VS: G5 always had great reputation among developers. At some point we worked with over 80 developers while focusing on unlockable games. We paid and continue paying substantial royalties to our partners. We are receiving numerous proposals from developers, every day. We are also committed to our long-time partners, very talented studios that we continue working with. The quality bar is pushed up constantly, and in the F2P business there’s much more focus on quality and experience, rather than quantity. Our team has developed very good understanding of how F2P games work and how to achieve success in this area. We can help studios achieve success in F2P games, like we did with TSS and other games. This brings developers to us.

Q: Can you comment on your fixed costs, and how much you can grow with the current organizational size?

VS: At this point there’s not much connection at all between our fixed costs and how big the sales of our games can grow. I think we could double, triple or quadruple the revenue with about the same number of employees. There is a certain standard of how much content and how many updates a game needs, but it’s based on the game play experience of a player within the game. It does not matter if a game has 10k daily users or 1M daily users, one player still needs the same amount of content to be happy. The pressure to increase fixed costs in development comes from the number of games in development/support, and from gradually increasing production values. Right now we have enough staff to take care of the games we have released and in development, and the pressure to increase budgets has slowed down after the transition to F2P was accomplished. The situation is similar in the marketing and other functions, where fixed costs need to scale proportionally to the number of games actively managed, but not the audience or the sales levels of particular games. Marketing 10k DAU game and 1M DAU game would not use substantially different amount of resources, at least in my experience. And if the games are of high quality, even player support function does not need to be scaled proportionally to the game audience

Q: Once the aggressive investment/growth phase ends, what are the profit margins one can expect from G5?

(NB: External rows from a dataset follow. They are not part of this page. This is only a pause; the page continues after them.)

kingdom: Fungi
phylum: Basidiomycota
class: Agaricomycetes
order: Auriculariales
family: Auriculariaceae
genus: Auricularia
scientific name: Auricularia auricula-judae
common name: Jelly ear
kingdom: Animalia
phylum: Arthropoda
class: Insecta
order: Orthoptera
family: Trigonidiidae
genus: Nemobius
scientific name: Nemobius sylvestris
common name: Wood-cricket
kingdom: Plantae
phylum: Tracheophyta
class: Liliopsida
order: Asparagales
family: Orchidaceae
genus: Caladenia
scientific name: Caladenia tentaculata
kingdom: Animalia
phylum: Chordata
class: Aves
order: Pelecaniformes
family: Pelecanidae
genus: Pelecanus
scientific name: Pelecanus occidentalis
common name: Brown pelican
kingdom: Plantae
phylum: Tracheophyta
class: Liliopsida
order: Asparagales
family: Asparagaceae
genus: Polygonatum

VS: This is going to depend on a number of factors, and the biggest ones would be how big G5 gets by then, how our portfolio composition is going to look like by then, and how good the games in the portfolio are going to be by then. The overall size is important to offset the fixed costs. The bigger we are going to be, the higher our gross margins would be. The more successful 1st party (G5’s own) games are going to be in our portfolio, the higher possible profit margins are going to be, as on these games we do not need to share revenue with other companies. And the better the games would be fundamentally, the less UA expenses we would need to incur to maintain and grow the sales. One could build a model which takes the assumption of certain revenue share (0% in case of 1st party games), certain UA expense level in proportion to the game revenue, certain composition of the portfolio, and certain fixed expenses, and calculates the profit margin that is possible given certain annual revenue. We actually do have such model internally. It shows a range of possible outcomes depending on the assumptions, it allows for very positive yet realistic scenarios, and we are navigating the company to the scenario which will provide good returns to the shareholders.